Rated by buyers 4 out of 5 stars - Through a Bath Darkly
Laughing Wild is an extraordinary journey of two people into the thinly crusted underworld of anguish and madness both they - and many of us - are struggling to keep at bay. The catalyst - an aisle in a supermarket - the weapon at hand: a tin of tuna. People negotiating with themselves, and others in a user-unfriendly environment, the overpopulated Metropolis, where normality, or at least the semblance of such, is paramount. What both characters remind us, hopefully, is the absurdity of modern life and the bravery of those social lepers who are "out there" - willing and able to acess their feelings, no matter how socially unacceptable. We laugh at "the lunatic woman" - but we also envy her and wish we had the courage to voice those things we only think. The borders of what I think of as sane and loony became very blurred in this play. Thank you, Mr Durang, for that.

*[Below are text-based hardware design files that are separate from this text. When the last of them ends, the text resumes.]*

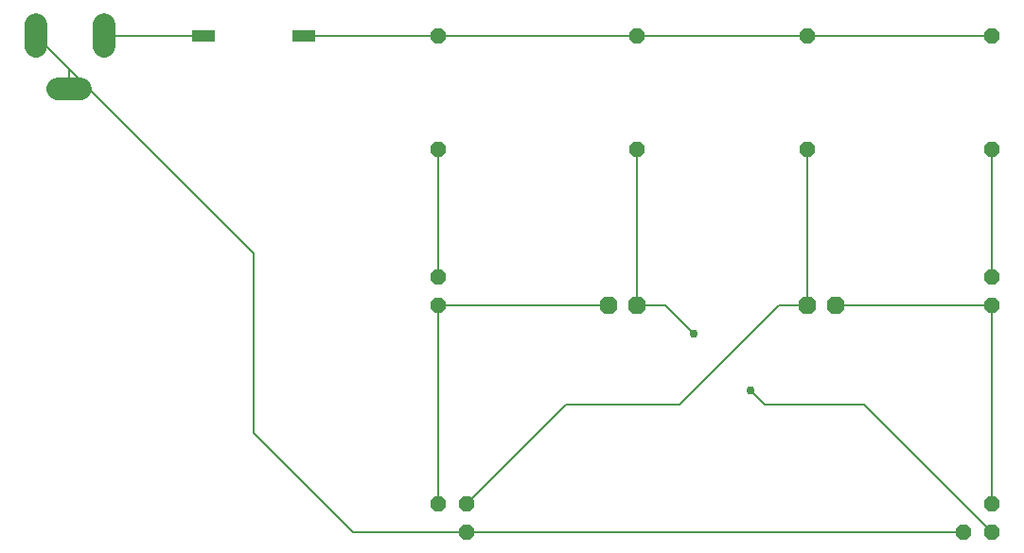
<source format=gbr>
G04 EAGLE Gerber X2 export*
%TF.Part,Single*%
%TF.FileFunction,Copper,L1,Top,Mixed*%
%TF.FilePolarity,Positive*%
%TF.GenerationSoftware,Autodesk,EAGLE,8.6.0*%
%TF.CreationDate,2018-04-10T05:38:09Z*%
G75*
%MOMM*%
%FSLAX34Y34*%
%LPD*%
%AMOC8*
5,1,8,0,0,1.08239X$1,22.5*%
G01*
%ADD10P,1.732040X8X22.500000*%
%ADD11C,2.000000*%
%ADD12P,1.429621X8X292.500000*%
%ADD13P,1.429621X8X112.500000*%
%ADD14R,2.006600X1.092200*%
%ADD15P,1.429621X8X22.500000*%
%ADD16C,0.152400*%
%ADD17C,0.756400*%


D10*
X635000Y279400D03*
X660400Y279400D03*
X812800Y279400D03*
X838200Y279400D03*
D11*
X183400Y510700D02*
X183400Y530700D01*
X122400Y530700D02*
X122400Y510700D01*
X142400Y472700D02*
X162400Y472700D01*
D12*
X482600Y304800D03*
X482600Y279400D03*
X977900Y304800D03*
X977900Y279400D03*
D13*
X482600Y419100D03*
X482600Y520700D03*
X660400Y419100D03*
X660400Y520700D03*
X812800Y419100D03*
X812800Y520700D03*
X977900Y419100D03*
X977900Y520700D03*
D14*
X272542Y520700D03*
X362458Y520700D03*
D15*
X952500Y76200D03*
X977900Y76200D03*
X977900Y101600D03*
D13*
X508000Y76200D03*
X508000Y101600D03*
X482600Y101600D03*
D16*
X482600Y520700D02*
X362458Y520700D01*
X482600Y520700D02*
X660400Y520700D01*
X812800Y520700D01*
X977900Y520700D01*
X482600Y419100D02*
X482600Y304800D01*
X482600Y279400D02*
X635000Y279400D01*
X482600Y279400D02*
X482600Y101600D01*
X660400Y279400D02*
X660400Y419100D01*
X863600Y190500D02*
X977900Y76200D01*
X863600Y190500D02*
X774700Y190500D01*
X762000Y203200D01*
D17*
X762000Y203200D03*
X711200Y254000D03*
D16*
X685800Y279400D01*
X660400Y279400D01*
X812800Y279400D02*
X812800Y419100D01*
X596900Y190500D02*
X508000Y101600D01*
X596900Y190500D02*
X698500Y190500D01*
X787400Y279400D01*
X812800Y279400D01*
X977900Y304800D02*
X977900Y419100D01*
X977900Y279400D02*
X977900Y101600D01*
X977900Y279400D02*
X838200Y279400D01*
X317500Y325600D02*
X122400Y520700D01*
X317500Y325600D02*
X317500Y165100D01*
X406400Y76200D01*
X508000Y76200D01*
X952500Y76200D01*
X152400Y490700D02*
X122400Y520700D01*
X152400Y490700D02*
X152400Y472700D01*
X183400Y520700D02*
X272542Y520700D01*
X279400Y520700D01*
M02*

</source>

Rated by buyers 4 out of 5 stars - durang's most real play...
LAUGING WILDE is the best play by Durang that I've read or seen. I usually find his plays sort of sad, with terrible bitterness at the heart of them, that, even though they're usually terribly funny, you sort of leave feeling bad that Durang is so unhappy. I've appeared as George in ACTORTS NIGHTMARE more than once, and, like most of his plays, they have these great lead ups to sort of really sad endings.

LAUGING... on the other hand gives us two characters (two very eighties characters, based on their references to Reagan and the Meese Commition) who's feelings, though in a dated context, are so relevent now to how so many people feel about the world.

The Woman's monolgue at the beginning is so wonderfully crazy and hysterical and sort of touching - this is a great peice for a great actress who understands levels and life - its so perfectly written. The Man's monologue is just so touchingly written, without being sappy, that it makes you really sit there and say - "yes! this is what I feel, too!"... at least I do.

And bringing them together in the second act is so well done - and by the end... well, what do you know, Durang gives us an ending that has hope. No bitterness. Hope. I love it.

Not the best play I've ever read, but really well done.

BABY... has one of the funniest very first acts of any play I know, but sort of winds up with that bitter Durang ending that always makes me feel bad for him.

Despite this, he's one of the best absurdist playwrights today, its no wonder his plays are so popular.